To find an (approximate) solution to f(x)= 0, near x= a, write the equation of the tangent line as y= f'(a)(x- a)+ f(a) where f'(a) is the derivative at x= a. That will be equal to 0 when f'(a)(x- a)+ f(a)= 0 which, solving for x, leads to x= a- f(a)/f'(a). Take that value of x to be the new "a" and iterate (repeat). For $f(x)= x^3+ x^2- 1= 0$, $f'(x)= 3x^2+ 2x$ so at, say a= 1, we would have $x= a- f(a)/f'(a)= 1- 1/5= 0.8$. Now, taking a= 0.8, we would have $x= 0.8- 0.152/3.77= .760$ to three significant figures. Keep doing that until you find that whatever number of decimal places you want keep repeating the same digits.

If you haven't taken Calculus and don't know how to find the derivative, a simpler but slower method is "bisection". Taking x= 0, $f(0)= 0^3+ 0^2- 1= -1$ while taking x= 1, $f(1)= 1^3+ 1^2- 1= 1$. Since any polynomial is "continuous" the only way the value can go from negative to positive is to pass through 0- there is some x between 0 and 1 such that f(x)= 0.

We don't know exactly where that x is so let's just "bisect" the interval and try x= 1/2.
$f(0.5)= (0.5)^3+ (0.5)^2- 1= -0.625$. Since that is negative, there must be a root between 0.5 and 1. Again, try half-way between (just because it is easy to calculate): try x= 0.75. $f(0.75)= (0.75)^3+ (0.75)^2- 1= -0.015625$. That is almost 0 so we are close to a root!

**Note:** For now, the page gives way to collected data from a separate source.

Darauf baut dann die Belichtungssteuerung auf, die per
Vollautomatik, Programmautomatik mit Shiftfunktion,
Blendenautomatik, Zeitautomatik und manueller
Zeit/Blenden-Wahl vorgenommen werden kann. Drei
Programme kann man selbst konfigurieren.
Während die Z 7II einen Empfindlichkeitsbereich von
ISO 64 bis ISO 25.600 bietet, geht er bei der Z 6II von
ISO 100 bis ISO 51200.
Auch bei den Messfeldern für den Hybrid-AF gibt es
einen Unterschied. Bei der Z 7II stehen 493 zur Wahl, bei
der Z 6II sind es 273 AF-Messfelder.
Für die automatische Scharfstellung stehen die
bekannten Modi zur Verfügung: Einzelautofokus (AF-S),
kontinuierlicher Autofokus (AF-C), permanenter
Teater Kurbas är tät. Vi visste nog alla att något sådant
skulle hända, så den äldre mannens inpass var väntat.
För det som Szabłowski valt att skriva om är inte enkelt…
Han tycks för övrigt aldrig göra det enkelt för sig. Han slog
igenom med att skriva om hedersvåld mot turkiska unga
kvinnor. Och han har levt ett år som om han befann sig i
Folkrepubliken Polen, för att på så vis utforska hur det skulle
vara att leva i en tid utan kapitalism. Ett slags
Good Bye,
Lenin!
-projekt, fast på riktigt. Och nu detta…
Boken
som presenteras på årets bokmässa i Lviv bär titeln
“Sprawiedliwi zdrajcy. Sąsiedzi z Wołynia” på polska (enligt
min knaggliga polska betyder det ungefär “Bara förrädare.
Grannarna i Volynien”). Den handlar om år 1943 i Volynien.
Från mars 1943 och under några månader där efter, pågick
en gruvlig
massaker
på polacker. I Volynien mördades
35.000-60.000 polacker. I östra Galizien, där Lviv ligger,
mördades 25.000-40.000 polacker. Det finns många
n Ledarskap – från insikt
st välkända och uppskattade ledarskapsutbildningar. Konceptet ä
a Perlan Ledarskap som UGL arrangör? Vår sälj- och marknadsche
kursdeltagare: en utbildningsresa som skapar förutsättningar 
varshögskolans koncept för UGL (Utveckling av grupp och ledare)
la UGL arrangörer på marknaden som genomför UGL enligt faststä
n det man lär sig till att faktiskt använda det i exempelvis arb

It is also still negative so we know that root must be between 0.75 and 1. Halfway between is (0.75+ 1)/2= 0.875 so calculate f(0.875), determine whether it is positive or negative and continue.

By the way, in "elementary" algebra "factoring" normally means "factoring with integer coefficients". Your example, $x^3+ x^2- 1$ cannot be factored with integer coefficeints. One way to see that is to use the "rational root theorem". If a polynomial, $ax^n+ bx^{n-1}+ \cdot\cdot\cdot+ yx+ z$, with integer coefficients, has a rational root $x= \alpha/\beta$, with $\alpha$ and $\beta$ integers, then it has a factor $\beta x- \alpha$ and so $\beta$ must be an integer factor of the leading coefficient, a, and $\alpha$ must be an integer factor of the constant term, z.

In $x^3+ x^2- 1= 0$ the leading coeffient is 1 and the constant term is -1 which has, as integer factors, only 1 and -1 so the only "possible" rational roots are 1 and -1 and it is easy to see that they do not satisfy the equiation. Therefore, $x^3+ x^2- 1$ cannot be factored with integer or rational coefficients.

 

[eumyang]

I know the rat zero therm.

Apparently not well enough, because you asked earlier:

And how do you know that it is irrational?

I'll just quote a portion of HallsofIvy's excellent post:

In $x^3+ x^2- 1= 0$ the leading coeffient is 1 and the constant term is -1 which has, as integer factors, only 1 and -1 so the only "possible" rational roots are 1 and -1 and it is easy to see that they do not satisfy the equiation. Therefore, $x^3+ x^2- 1$ cannot be factored with integer or rational coefficients.

 

[Miike012]

I must have read over that part from Hallso. Thanks Eum.